Below is a block of entries; repeat exactly the lines starting at the line that contains "La pieza está" and ending at the line that contains "## 2. Cómo los", both included.

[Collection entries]
+ + +

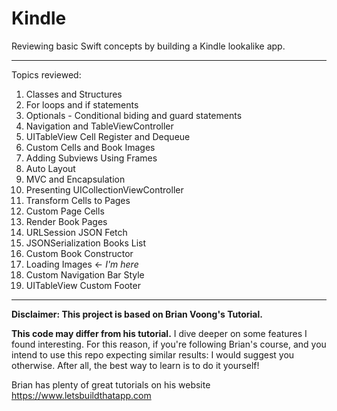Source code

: # Kindle
Reviewing basic Swift concepts by building a Kindle lookalike app.

--- 

Topics reviewed: 

1. Classes and Structures
2. For loops and if statements
3. Optionals - Conditional biding and guard statements
4. Navigation and TableViewController
5. UITableView Cell Register and Dequeue
6. Custom Cells and Book Images
7. Adding Subviews Using Frames
8. Auto Layout
9. MVC and Encapsulation
10. Presenting UICollectionViewController 
11. Transform Cells to Pages
12. Custom Page Cells
13. Render Book Pages
14. URLSession JSON Fetch
15. JSONSerialization Books List
16. Custom Book Constructor
17. Loading Images <- *I'm here*
18. Custom Navigation Bar Style
19. UITableView Custom Footer

-----
**Disclaimer: This project is based on Brian Voong's Tutorial.** 

**This code may differ from his tutorial.** 
I dive deeper on some features I found interesting. For this reason, if you're following Brian's course, and you intend to use this repo expecting similar results: I would suggest you otherwise. After all, the best way to learn is to do it yourself!

Brian has plenty of great tutorials on his website https://www.letsbuildthatapp.com

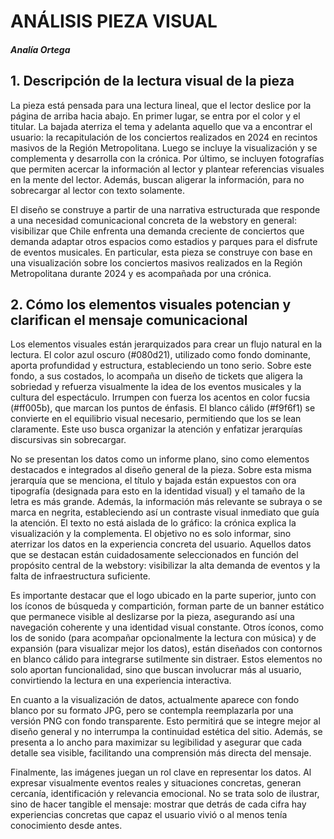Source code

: # ANÁLISIS PIEZA VISUAL
#### *Analía Ortega*

## 1. Descripción de la lectura visual de la pieza

La pieza está pensada para una lectura lineal, que el lector deslice por la página de arriba hacia abajo. En primer lugar, se entra por el color y el titular. La bajada aterriza el tema y adelanta aquello que va a encontrar el usuario: la recapitulación de los conciertos realizados en 2024 en recintos masivos de la Región Metropolitana.
Luego se incluye la visualización y se complementa y desarrolla con la crónica. Por último, se incluyen fotografías que permiten acercar la información al lector y plantear referencias visuales en la mente del lector. Además, buscan aligerar la información, para no sobrecargar al lector con texto solamente.

El diseño se construye a partir de una narrativa estructurada que responde a una necesidad comunicacional concreta de la webstory en general: visibilizar que Chile enfrenta una demanda creciente de conciertos que demanda adaptar otros espacios como estadios y parques para el disfrute de eventos musicales. En particular, esta pieza se construye con base en una visualización sobre los conciertos masivos realizados en la Región Metropolitana durante 2024 y es acompañada por una crónica.  

## 2. Cómo los elementos visuales potencian y clarifican el mensaje comunicacional

Los elementos visuales están jerarquizados para crear un flujo natural en la lectura. El color azul oscuro (#080d21), utilizado como fondo dominante, aporta profundidad y estructura, estableciendo un tono serio. Sobre este fondo, a sus costados, lo acompaña un diseño de tickets que aligera la sobriedad y refuerza visualmente la idea de los eventos musicales y la cultura del espectáculo. Irrumpen con fuerza los acentos en color fucsia (#ff005b), que marcan los puntos de énfasis. El blanco cálido (#f9f6f1) se convierte en el equilibrio visual necesario, permitiendo que los se lean claramente. Este uso busca organizar la atención y enfatizar jerarquías discursivas sin sobrecargar.

No se presentan los datos como un informe plano, sino como elementos destacados e integrados al diseño general de la pieza. Sobre esta misma jerarquía que se menciona, el título y bajada están expuestos con ora tipografía (designada para esto en la identidad visual) y el tamaño de la letra es más grande. Además, la información más relevante se subraya o se marca en negrita, estableciendo así un contraste visual inmediato que guía la atención. El texto no está aislada de lo gráfico: la crónica explica la visualización y la complementa. El objetivo no es solo informar, sino aterrizar los datos en la experiencia concreta del usuario. Aquellos datos que se destacan están cuidadosamente seleccionados en función del propósito central de la webstory: visibilizar la alta demanda de eventos y la falta de infraestructura suficiente.

Es importante destacar que el logo ubicado en la parte superior, junto con los íconos de búsqueda y compartición, forman parte de un banner estático que permanece visible al deslizarse por la pieza, asegurando así una navegación coherente y una identidad visual constante. Otros íconos, como los de sonido (para acompañar opcionalmente la lectura con música) y de expansión (para visualizar mejor los datos), están diseñados con contornos en blanco cálido para integrarse sutilmente sin distraer. Estos elementos no solo aportan funcionalidad, sino que buscan involucrar más al usuario, convirtiendo la lectura en una experiencia interactiva.

En cuanto a la visualización de datos, actualmente aparece con fondo blanco por su formato JPG, pero se contempla reemplazarla por una versión PNG con fondo transparente. Esto permitirá que se integre mejor al diseño general y no interrumpa la continuidad estética del sitio. Además, se presenta a lo ancho para maximizar su legibilidad y asegurar que cada detalle sea visible, facilitando una comprensión más directa del mensaje.

Finalmente, las imágenes juegan un rol clave en representar los datos. Al expresar visualmente eventos reales y situaciones concretas, generan cercanía, identificación y relevancia emocional. No se trata solo de ilustrar, sino de hacer tangible el mensaje: mostrar que detrás de cada cifra hay experiencias concretas que capaz el usuario vivió o al menos tenía conocimiento desde antes. 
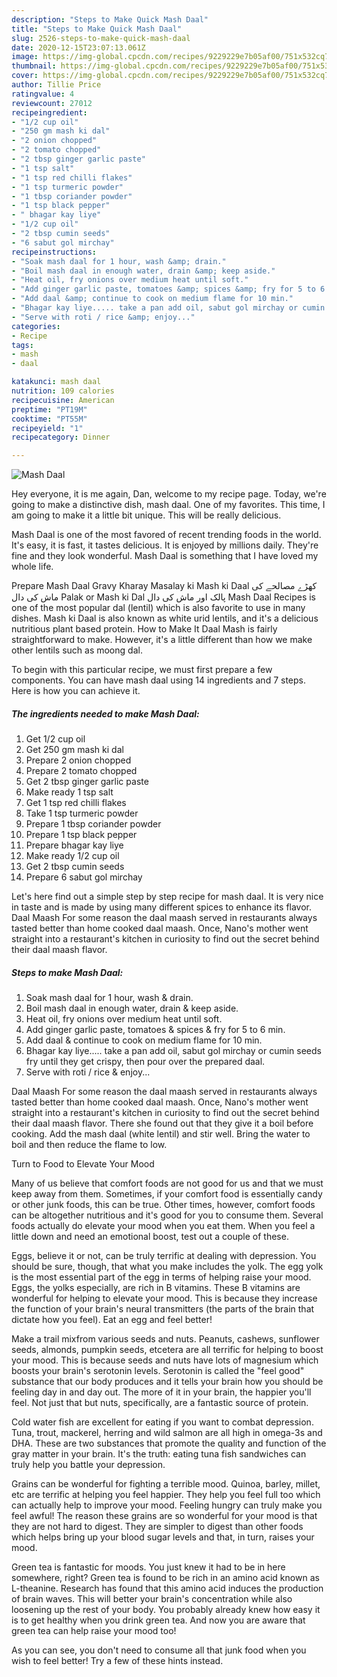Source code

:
 ```yaml
---
description: "Steps to Make Quick Mash Daal"
title: "Steps to Make Quick Mash Daal"
slug: 2526-steps-to-make-quick-mash-daal
date: 2020-12-15T23:07:13.061Z
image: https://img-global.cpcdn.com/recipes/9229229e7b05af00/751x532cq70/mash-daal-recipe-main-photo.jpg
thumbnail: https://img-global.cpcdn.com/recipes/9229229e7b05af00/751x532cq70/mash-daal-recipe-main-photo.jpg
cover: https://img-global.cpcdn.com/recipes/9229229e7b05af00/751x532cq70/mash-daal-recipe-main-photo.jpg
author: Tillie Price
ratingvalue: 4
reviewcount: 27012
recipeingredient:
- "1/2 cup oil"
- "250 gm mash ki dal"
- "2 onion chopped"
- "2 tomato chopped"
- "2 tbsp ginger garlic paste"
- "1 tsp salt"
- "1 tsp red chilli flakes"
- "1 tsp turmeric powder"
- "1 tbsp coriander powder"
- "1 tsp black pepper"
- " bhagar kay liye"
- "1/2 cup oil"
- "2 tbsp cumin seeds"
- "6 sabut gol mirchay"
recipeinstructions:
- "Soak mash daal for 1 hour, wash &amp; drain."
- "Boil mash daal in enough water, drain &amp; keep aside."
- "Heat oil, fry onions over medium heat until soft."
- "Add ginger garlic paste, tomatoes &amp; spices &amp; fry for 5 to 6 min."
- "Add daal &amp; continue to cook on medium flame for 10 min."
- "Bhagar kay liye..... take a pan add oil, sabut gol mirchay or cumin seeds fry until they get crispy, then pour over the prepared daal."
- "Serve with roti / rice &amp; enjoy..."
categories:
- Recipe
tags:
- mash
- daal

katakunci: mash daal 
nutrition: 109 calories
recipecuisine: American
preptime: "PT19M"
cooktime: "PT55M"
recipeyield: "1"
recipecategory: Dinner

---
```



![Mash Daal](https://img-global.cpcdn.com/recipes/9229229e7b05af00/751x532cq70/mash-daal-recipe-main-photo.jpg)

Hey everyone, it is me again, Dan, welcome to my recipe page. Today, we're going to make a distinctive dish, mash daal. One of my favorites. This time, I am going to make it a little bit unique. This will be really delicious.

Mash Daal is one of the most favored of recent trending foods in the world. It's easy, it is fast, it tastes delicious. It is enjoyed by millions daily. They're fine and they look wonderful. Mash Daal is something that I have loved my whole life.

Prepare Mash Daal Gravy Kharay Masalay ki Mash ki Daal کھڑے مصالحے کی ماش کی دال Palak or Mash ki Dal پالک اور ماش کی دال Mash Daal Recipes is one of the most popular dal (lentil) which is also favorite to use in many dishes. Mash ki Daal is also known as white urid lentils, and it&#39;s a delicious nutritious plant based protein. How to Make It Daal Mash is fairly straightforward to make. However, it&#39;s a little different than how we make other lentils such as moong dal.


To begin with this particular recipe, we must first prepare a few components. You can have mash daal using 14 ingredients and 7 steps. Here is how you can achieve it.

<!--inarticleads1-->

##### The ingredients needed to make Mash Daal:

1. Get 1/2 cup oil
1. Get 250 gm mash ki dal
1. Prepare 2 onion chopped
1. Prepare 2 tomato chopped
1. Get 2 tbsp ginger garlic paste
1. Make ready 1 tsp salt
1. Get 1 tsp red chilli flakes
1. Take 1 tsp turmeric powder
1. Prepare 1 tbsp coriander powder
1. Prepare 1 tsp black pepper
1. Prepare  bhagar kay liye
1. Make ready 1/2 cup oil
1. Get 2 tbsp cumin seeds
1. Prepare 6 sabut gol mirchay


Let&#39;s here find out a simple step by step recipe for mash daal. It is very nice in taste and is made by using many different spices to enhance its flavor. Daal Maash For some reason the daal maash served in restaurants always tasted better than home cooked daal maash. Once, Nano&#39;s mother went straight into a restaurant&#39;s kitchen in curiosity to find out the secret behind their daal maash flavor. 

<!--inarticleads2-->

##### Steps to make Mash Daal:

1. Soak mash daal for 1 hour, wash &amp; drain.
1. Boil mash daal in enough water, drain &amp; keep aside.
1. Heat oil, fry onions over medium heat until soft.
1. Add ginger garlic paste, tomatoes &amp; spices &amp; fry for 5 to 6 min.
1. Add daal &amp; continue to cook on medium flame for 10 min.
1. Bhagar kay liye..... take a pan add oil, sabut gol mirchay or cumin seeds fry until they get crispy, then pour over the prepared daal.
1. Serve with roti / rice &amp; enjoy...


Daal Maash For some reason the daal maash served in restaurants always tasted better than home cooked daal maash. Once, Nano&#39;s mother went straight into a restaurant&#39;s kitchen in curiosity to find out the secret behind their daal maash flavor. There she found out that they give it a boil before cooking. Add the mash daal (white lentil) and stir well. Bring the water to boil and then reduce the flame to low. 

Turn to Food to Elevate Your Mood


Many of us believe that comfort foods are not good for us and that we must keep away from them. Sometimes, if your comfort food is essentially candy or other junk foods, this can be true. Other times, however, comfort foods can be altogether nutritious and it's good for you to consume them. Several foods actually do elevate your mood when you eat them. When you feel a little down and need an emotional boost, test out a couple of these.

Eggs, believe it or not, can be truly terrific at dealing with depression. You should be sure, though, that what you make includes the yolk. The egg yolk is the most essential part of the egg in terms of helping raise your mood. Eggs, the yolks especially, are rich in B vitamins. These B vitamins are wonderful for helping to elevate your mood. This is because they increase the function of your brain's neural transmitters (the parts of the brain that dictate how you feel). Eat an egg and feel better!

Make a trail mixfrom various seeds and nuts. Peanuts, cashews, sunflower seeds, almonds, pumpkin seeds, etcetera are all terrific for helping to boost your mood. This is because seeds and nuts have lots of magnesium which boosts your brain's serotonin levels. Serotonin is called the "feel good" substance that our body produces and it tells your brain how you should be feeling day in and day out. The more of it in your brain, the happier you'll feel. Not just that but nuts, specifically, are a fantastic source of protein.

Cold water fish are excellent for eating if you want to combat depression. Tuna, trout, mackerel, herring and wild salmon are all high in omega-3s and DHA. These are two substances that promote the quality and function of the gray matter in your brain. It's the truth: eating tuna fish sandwiches can truly help you battle your depression. 

Grains can be wonderful for fighting a terrible mood. Quinoa, barley, millet, etc are terrific at helping you feel happier. They help you feel full too which can actually help to improve your mood. Feeling hungry can truly make you feel awful! The reason these grains are so wonderful for your mood is that they are not hard to digest. They are simpler to digest than other foods which helps bring up your blood sugar levels and that, in turn, raises your mood.

Green tea is fantastic for moods. You just knew it had to be in here somewhere, right? Green tea is found to be rich in an amino acid known as L-theanine. Research has found that this amino acid induces the production of brain waves. This will better your brain's concentration while also loosening up the rest of your body. You probably already knew how easy it is to get healthy when you drink green tea. And now you are aware that green tea can help raise your mood too!

As you can see, you don't need to consume all that junk food when you wish to feel better! Try  a few  of  these  hints  instead.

+ + +

■ Reply to the task
La pieza está pensada para una lectura lineal, que el lector deslice por la página de arriba hacia abajo. En primer lugar, se entra por el color y el titular. La bajada aterriza el tema y adelanta aquello que va a encontrar el usuario: la recapitulación de los conciertos realizados en 2024 en recintos masivos de la Región Metropolitana.
Luego se incluye la visualización y se complementa y desarrolla con la crónica. Por último, se incluyen fotografías que permiten acercar la información al lector y plantear referencias visuales en la mente del lector. Además, buscan aligerar la información, para no sobrecargar al lector con texto solamente.

El diseño se construye a partir de una narrativa estructurada que responde a una necesidad comunicacional concreta de la webstory en general: visibilizar que Chile enfrenta una demanda creciente de conciertos que demanda adaptar otros espacios como estadios y parques para el disfrute de eventos musicales. En particular, esta pieza se construye con base en una visualización sobre los conciertos masivos realizados en la Región Metropolitana durante 2024 y es acompañada por una crónica.  

## 2. Cómo los elementos visuales potencian y clarifican el mensaje comunicacional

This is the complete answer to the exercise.